The suffix “-ology” refers to the study of a general subject (e.g. biology = study of life, psychology = study of the mind, theology = study of God), while “-omics” is more specific in that it refers to a field of study within molecular biology. In the same way that words like “selfie” and “social media” were not in our vocabulary even a decade ago, the terms below are relatively new but will likely become household words in the future.
In an age of personalized medicine, these are some basic “-omics” with which to become familiar:
- Genomics: a field of study in biology that focuses on genes, typically in humans. The entire set of genes that humans carry is referred to as the human genome, and the study of the human genome is called genomics. This is slightly different from the study of specific genes, which we know as genetics. Simply stated, genomics refers to the study of all genes while genetics refers to the study of specific genes.
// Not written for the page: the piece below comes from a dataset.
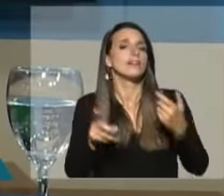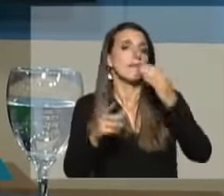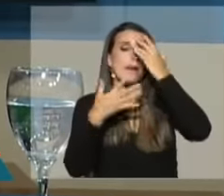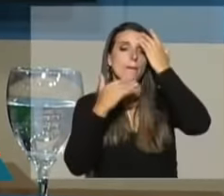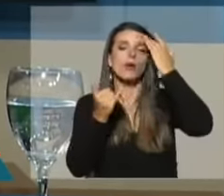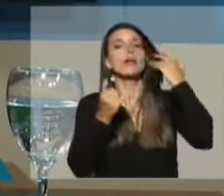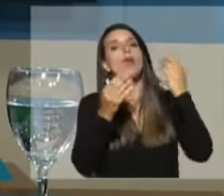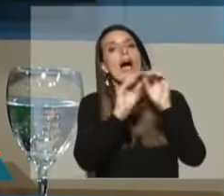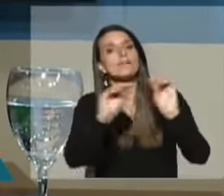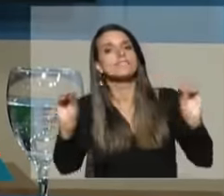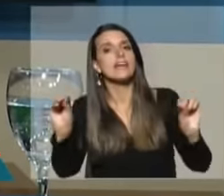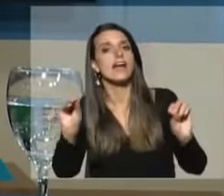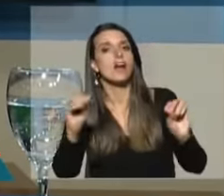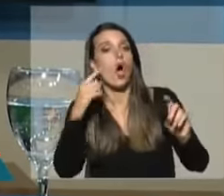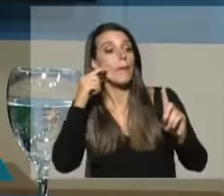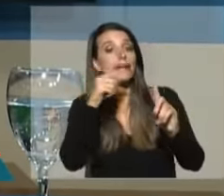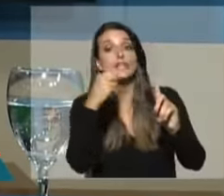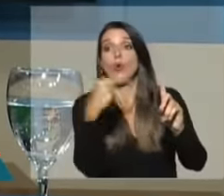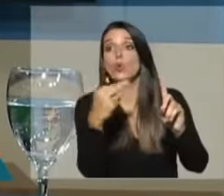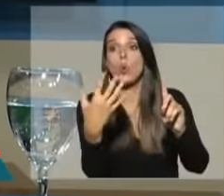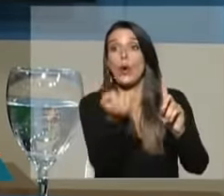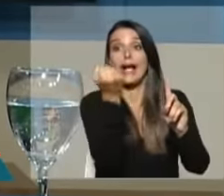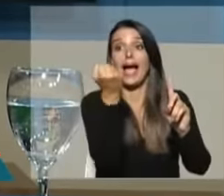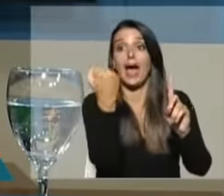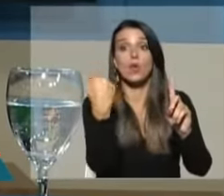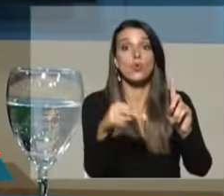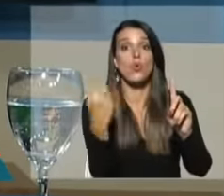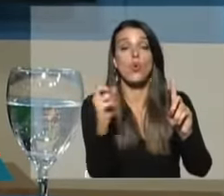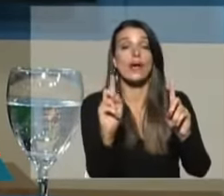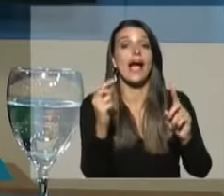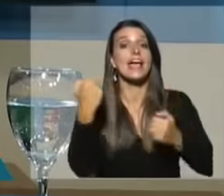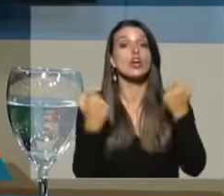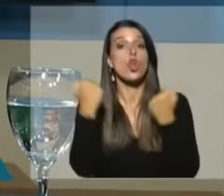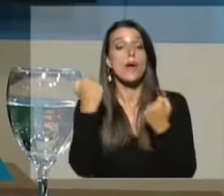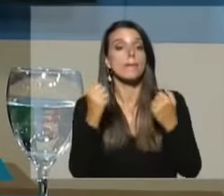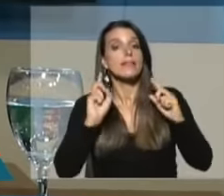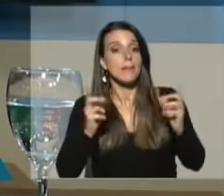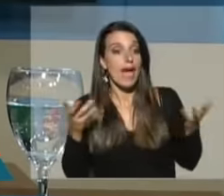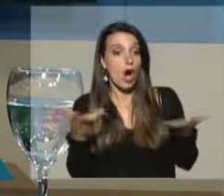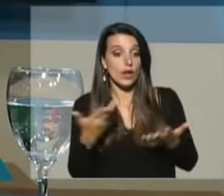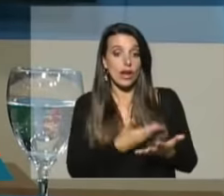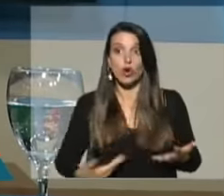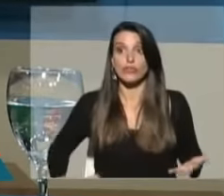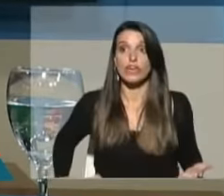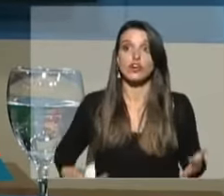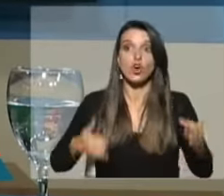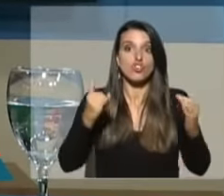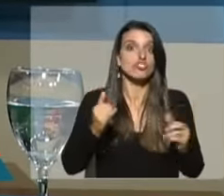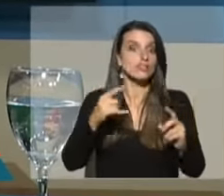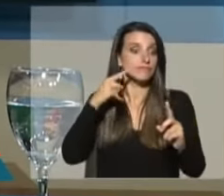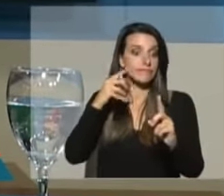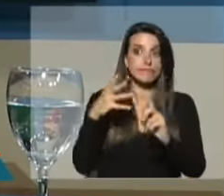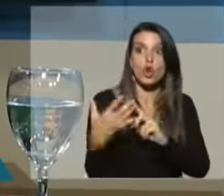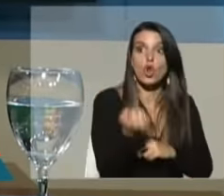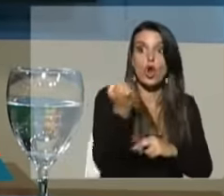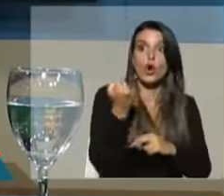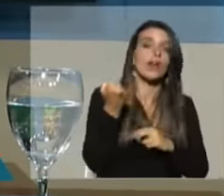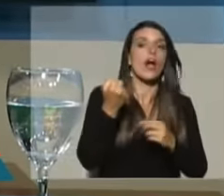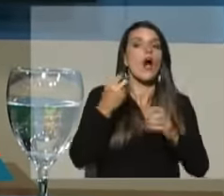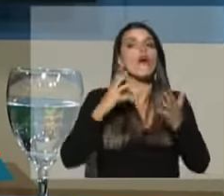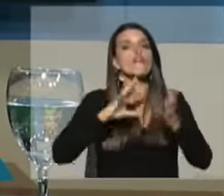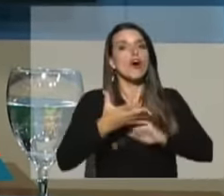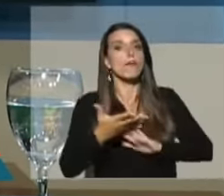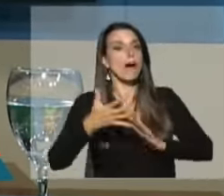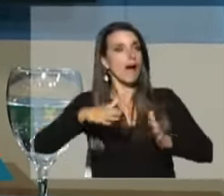Haber anunciado metas que nunca cumplieron en cuanto a materia económica, y que este gobierno haya logrado enderezar y ir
- Nutrigenomics: the study of nutrient impact (from either food or supplements) on gene expression. Scientists have confirmed that nutrition can affect genetic expression profoundly. The interaction of nutrients (or lack of nutrients) and genes and how they are expressed is currently a trending research focus.
- Metabolomics: a field of study in molecular biology that focuses on metabolites (the products of cellular metabolism). Like a genome, a metabolome is the entire set of metabolites that occurs in an organism. The study of the entire system of metabolic processes is called metabolomics.
- Microbiomics: the study of the microbiome, which refers to bacteria (and their genes) present in the human body, especially in the gastrointestinal tract.
- Pharmacogenomics: this refers to the study of identifying how a person’s genetic makeup affects their response to pharmaceutical drugs, including how they metabolize or absorb certain medications.
- Lipidomics: the study of lipids (fats) within biological systems, such as how fats convert into healthy or unhealthy fats, and how certain lipids influence obesity, inflammation, or heart disease.
- Proteomics: the study of all the proteins relevant to a biological system.
Advances in molecular biology are constantly shedding new light on the way the human body functions at the cellular level. As innovation continues, you can expect the terms above will become more commonplace, and related terms more numerous: the –omics are here to stay!